Is God incarnate in creation?

Olivia Graham, recently-appointed Bishop of Reading, has given this short theological introduction about why Christians should care for the environment.
I have watched and listened to the whole thing, and agree with Ian Paul that statements such as the following make one’s ears prick up:
2.48 The incarnation isn’t a single birth, but it began 14 billion years ago with an event we call the Big Bang. At that moment, God poured Godself into the emerging universe…every particle of it charged with the incarnate presence of God. The whole earth, then, is God’s body, the whole cosmos is incarnational…
3.22 Creation and incarnation are not two separate events, but one process of God’s self-giving and self communication.
4.22 All that happens is sustained and sanctified; every act of evolving nature is an act of God, because every act of nature’s growth is the energy of divine love. Evolution is not only of God, but is God incarnate.
5.00 Can there be any separation between the sacred and the profane?
5.16 Father, we praise you with all your creatures…they are filled with your presence and your tender love.
5.41 Today you [Jesus] are alive in every creature in your risen glory.
Bishop Olivia attempts to provide biblical support for these views by appealing to Colossians:
15 [Christ] is the image of the invisible God, the firstborn of all creation; 16 for in him all things in heaven and on earth were created, things visible and invisible, whether thrones or dominions or rulers or powers—all things have been created through him and for him.
She appeals also to the famous Prologue to John’s Gospel (ch. 1):
1 In the beginning was the Word, and the Word was with God, and the Word was God…3 All things came into being through him…the Word became flesh and Dwelt among us…full of grace and truth.
Now, the attentive reader will notice that these texts say pretty much the opposite of what Bishop Olivia wants them to say. They assert that all things were created by and with and through Christ. But they do not assert that the creation is an incarnation of God. Far from it: according to John 1:18, the eternal Word of God (Christ) became incarnate when he ‘became flesh,and dwelt among us.’
‘Simply put,’ (writes Ian Paul)
‘it is a central affirmation of Scripture, and of all orthodox theology in the Judeo-Christian tradition, that God is distinct from God’s creation, and should not be confused with it—in striking contrast to a whole range of other religious traditions.’
Bishop Olivia wants us to ‘go more broadly and deeply’ into the incarnation. But to attempt to apply what properly only belongs to Jesus to the whole of creations is neither broad, nor deep, but rather bizarre and muddled.
Apparently, responses on social media have included personal attacks (which are, of course, inexcusable) to accusations of heresy. With regard to the latter, it is difficult to see how Bishop Olivia can avoid the charge of teaching pantheism (a doctrine which identifies God with the universe, or regards the universe as a manifestation of God). She has provided the following ‘clarification‘…

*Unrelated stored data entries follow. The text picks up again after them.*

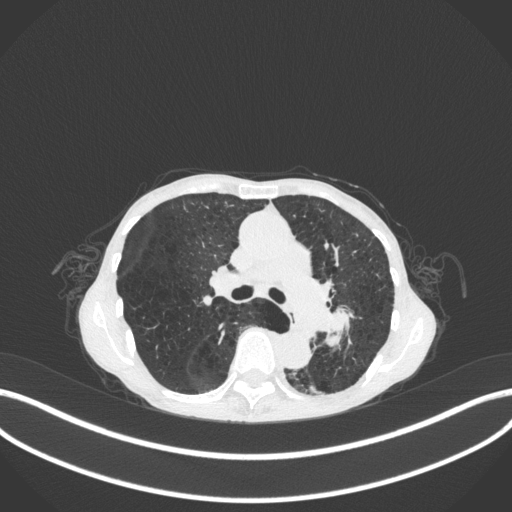
Chest CT, one axial slice. Position 174 of 347 along the scan axis. Lung window (W 1500 / L -600 HU). 512 × 512 image matrix, field of view 400 × 400 mm. Female patient, age 70 years. Case-level facts recorded for this patient, not image findings: clinical TNM (as recorded): T3 N0 M0; histopathological grade: G3.
Structures marked on this image (rectangle marked by the reading radiologist):
- lung tumour (recorded histology: small cell carcinoma): box from (x=317, y=301) to (x=365, y=355) px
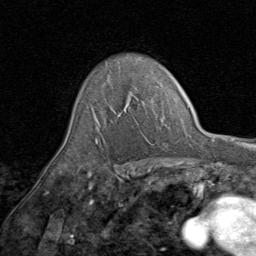
Breast MRI (dynamic contrast-enhanced), one axial slice. Slice 60 of 80 in the series (ordered by position). Cropped to one breast. Dynamic contrast-enhanced series, time point 2 of 8 at this slice position (early post-contrast). 1.5 T. TE 1.7 ms, TR 4.5 ms. 2 mm slice thickness. 256 × 256 image matrix, field of view 180 × 180 mm. Female patient.
Outlined on this slice (semi-automatic segmentation, software-assisted and operator-edited):
- enhancing-tissue mask used for the functional tumour volume (all voxels passing the contrast-enhancement thresholds inside the analysis volume; usually the tumour): bounding box (x1, y1, x2, y2) in pixels: (92, 94, 131, 143)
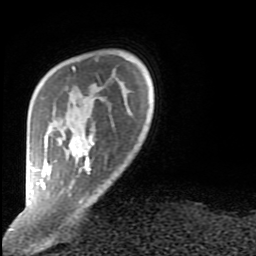
Breast MRI (dynamic contrast-enhanced), one axial slice; position 15 of 80 along the scan axis; cropped to one breast; dynamic contrast-enhanced series, time point 2 of 9 at this slice position (early post-contrast); 1.5 T; TE 2.6 ms, TR 6 ms; 2 mm slice thickness; 256 × 256 image matrix, field of view 160 × 160 mm. Female patient.
Structures marked on this image (semi-automatically segmented with operator editing):
- enhancing-tissue mask used for the functional tumour volume (all voxels passing the contrast-enhancement thresholds inside the analysis volume; usually the tumour): bounding box [x1, y1, x2, y2] px = [29, 66, 94, 202]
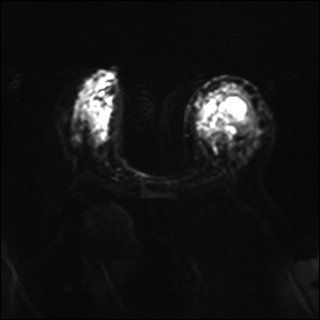
Breast MRI, one axial slice. Position 14 of 37 along the scan axis. Diffusion-weighted series; image 2 of 4 stored at this slice position (different b-values; order by instance number). 1.5 T. 4 mm slice thickness. 320 × 320 image matrix, field of view 320 × 320 mm. Female patient.
Structures marked on this image (expert manual segmentation):
- tumour on diffusion-weighted imaging: bounding box [x1, y1, x2, y2] px = [221, 97, 250, 132]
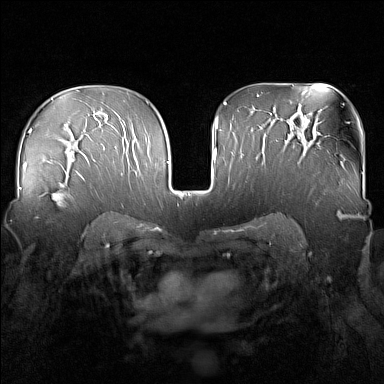
Breast MRI (dynamic contrast-enhanced), one axial slice. Slice 101 of 160 in the series (ordered by position). Dynamic contrast-enhanced series, time point 2 of 7 at this slice position (early post-contrast). 1.5 T. TE 1.8 ms, TR 5 ms. 1 mm slice thickness. 384 × 384 image matrix, field of view 340 × 340 mm. Female patient.
Structures marked on this image (semi-automatically segmented with operator editing):
- enhancing-tissue mask used for the functional tumour volume (all voxels passing the contrast-enhancement thresholds inside the analysis volume; usually the tumour): box from (x=36, y=176) to (x=83, y=219) px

The event of the Incarnation of Christ, at a moment in time and in a place on Earth was unique, unrepeatable and salvic [sic]. Through this event, as Colossians 1 puts it, we see in Christ, not only the image of the invisible God, but the fulness of God, and the whole of the created world has access to ultimate reconciliation with God… I can see that the words I used had a pantheistic ring to them, which I did not intend (God and creation are not the same thing). But I think that it is helpful, in considering our relationship to our world to think about the notion that the Divine pervades every part of the universe, while clearly being above, beyond and greater than the universe.
…although this looks to me more like a piece of rather defensive back-tracking. As Ian Paul remarks, if she didn’t intend for her video to sound pantheistic, she should withdraw it.
As Ian Paul rather slyly remarks, it would be nice to think that Bishop Olivia got her ideas from reading ‘too much Spinoza, or Hegel, or Whitehead’. But the source may be simpler, and closer to hand. Richard Rohr has written:
‘Through the act of creation, God manifested the eternally out-flowing Divine Presence into the physical and material world. Ordinary matter is the hiding place for Spirit and thus the very Body of God…When Paul wrote, “There is only Christ. He is everything and he is in everything” (Colossians 3:11), was he a naïve pantheist or did he really understand the full implication of the Gospel of Incarnation? God seems to have chosen to manifest the invisible in what we call the “visible,” so that all things visible are the revelation of God’s endlessly diffusive spiritual energy.’
This whole episode raises the question of how a person (male or female) can have trained for ordained ministry, have twenty years’ of experience behind them, then reach the office of bishop, but still imagine they are going into things ‘more broadly and deeply’ when in fact they are leading people into confusion.